# High Def Music TV -- Jan 21st



## bootman (Jul 29, 2002)

Any clue as to what/where channel 401 will be?

Hmmmm is this destined to be an offering on existing MPG 2 or 4?


====

EL SEGUNDO, CA. (DIRECTV, Inc.)-In a move destined to have as much impact on the music business as the launch of MTV 25 years ago, DIRECTV announced the debut of CD USA - a weekly exclusive performance-based series.

CD USA will premiere exclusively on DIRECTV on Saturday, Jan. 21, 2006, and will deliver the largest selection of back-to-back-to-back performances available on television.

Premiering on The 101 (DIRECTV channel 101, and in high-definition (HD) on channel 401), the weekly hourly show will feature a mix of music genres, including pop, indie, rock and urban.


----------



## rifleman69 (Jan 6, 2005)

It's video...not just audio.


----------



## Paperboy2003 (Mar 30, 2004)

It would be amazing if they had a music channel in 5.1 surround. Playing SACD's and DVD-A's would be logical and I'm hoping that one day it happens. It would be great to hear some of the DVD-A stuff I don't have. Anyone who has Dark Side of the Moon or Brother's in Arms knows this kind of channel would be huge!


----------



## turls (Feb 6, 2000)

Considering their infatuation with XM, and I doubt XM is too worried about multichannel, don't hold your breath.


----------



## Paperboy2003 (Mar 30, 2004)

Yes, but there two different markets. XM is fine, but in no way is it meant to compete or be anything close to what SACD's or DVD-A's are.


----------



## davidmin (Dec 3, 1999)

It's a replacement for Freeview, which was provided by Music Choice (which of course is going off D*).

David


----------



## Paperboy2003 (Mar 30, 2004)

Ahhh...that makes sense. I liked a bunch of the concerts. I hope the new channel also features some good shows!


----------



## litzdog911 (Oct 18, 2002)

Got an email from DirecTV today announcing CD USA launching this Saturday, January 21.

http://www.cdusa.com/

However the web site only mentions Channel 101 (6pm ET), nothing about HiDef on Channel 401 (although the email states "available in HD").

Can anyone confirm that this will indeed be available in HiDef on Channel 401?


----------



## disco (Mar 27, 2000)

Also note from the CD*USA site that it is NOT a "channel", only a show...once a week, on Saturdays. Quote from here:


> JOIN US EACH SATURDAY ON DIRECTV!


----------



## bidger (Mar 30, 2001)

litzdog911 said:


> Can anyone confirm that this will indeed be available in HiDef on Channel 401?


I don't see it on 401, but I do see it on ch. 99 as HD starting Sat. 1/21 @ 6PM. When I do a search for CDUSA, the only other showings are on 115 IAC.


----------



## litzdog911 (Oct 18, 2002)

Required tasks:
a. From the CD USA thread, copy the passage between "It would be amazing" and "(Feb 6, 2000)", inclusive.
b. Answer these questions using the CD USA thread.
(i) On which channel did the DIRECTV announcement say the show would air in high-definition?
(ii) According to davidmin, what is CD USA a replacement for?
(iii) On which channel did bidger find the show listed as HD?

Record excerpts:
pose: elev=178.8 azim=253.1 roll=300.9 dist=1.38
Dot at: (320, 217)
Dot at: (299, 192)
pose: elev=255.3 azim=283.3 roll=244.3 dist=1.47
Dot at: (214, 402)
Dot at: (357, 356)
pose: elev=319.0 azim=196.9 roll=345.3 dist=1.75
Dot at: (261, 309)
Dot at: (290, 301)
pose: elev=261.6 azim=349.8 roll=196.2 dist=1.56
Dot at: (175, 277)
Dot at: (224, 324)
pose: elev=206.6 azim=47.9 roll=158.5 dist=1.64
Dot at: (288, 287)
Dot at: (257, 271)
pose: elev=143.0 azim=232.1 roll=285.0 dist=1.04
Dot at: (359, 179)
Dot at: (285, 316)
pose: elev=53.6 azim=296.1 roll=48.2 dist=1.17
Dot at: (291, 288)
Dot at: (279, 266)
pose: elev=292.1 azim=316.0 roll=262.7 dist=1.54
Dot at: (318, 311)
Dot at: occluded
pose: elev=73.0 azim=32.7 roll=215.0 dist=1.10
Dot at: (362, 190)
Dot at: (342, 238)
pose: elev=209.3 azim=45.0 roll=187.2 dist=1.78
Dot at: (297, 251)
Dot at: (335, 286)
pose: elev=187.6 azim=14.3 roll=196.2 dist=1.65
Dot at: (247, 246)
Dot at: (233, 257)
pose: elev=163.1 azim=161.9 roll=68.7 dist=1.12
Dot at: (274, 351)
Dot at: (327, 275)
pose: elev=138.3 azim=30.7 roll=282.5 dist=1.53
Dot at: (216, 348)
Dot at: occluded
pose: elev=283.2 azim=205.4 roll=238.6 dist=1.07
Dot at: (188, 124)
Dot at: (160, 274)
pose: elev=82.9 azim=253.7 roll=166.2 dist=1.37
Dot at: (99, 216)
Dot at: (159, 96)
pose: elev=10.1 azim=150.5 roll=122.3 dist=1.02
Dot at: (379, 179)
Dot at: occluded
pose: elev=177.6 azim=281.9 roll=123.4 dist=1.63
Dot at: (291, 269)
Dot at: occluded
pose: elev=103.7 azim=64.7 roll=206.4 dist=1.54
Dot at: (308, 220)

Solved tasks:
a.
It would be amazing if they had a music channel in 5.1 surround. Playing SACD's and DVD-A's would be logical and I'm hoping that one day it happens. It would be great to hear some of the DVD-A stuff I don't have. Anyone who has Dark Side of the Moon or Brother's in Arms knows this kind of channel would be huge!


----------



## turls (Feb 6, 2000)

b.
(i) Channel 401
(ii) Freeview, which was provided by Music Choice
(iii) Channel 99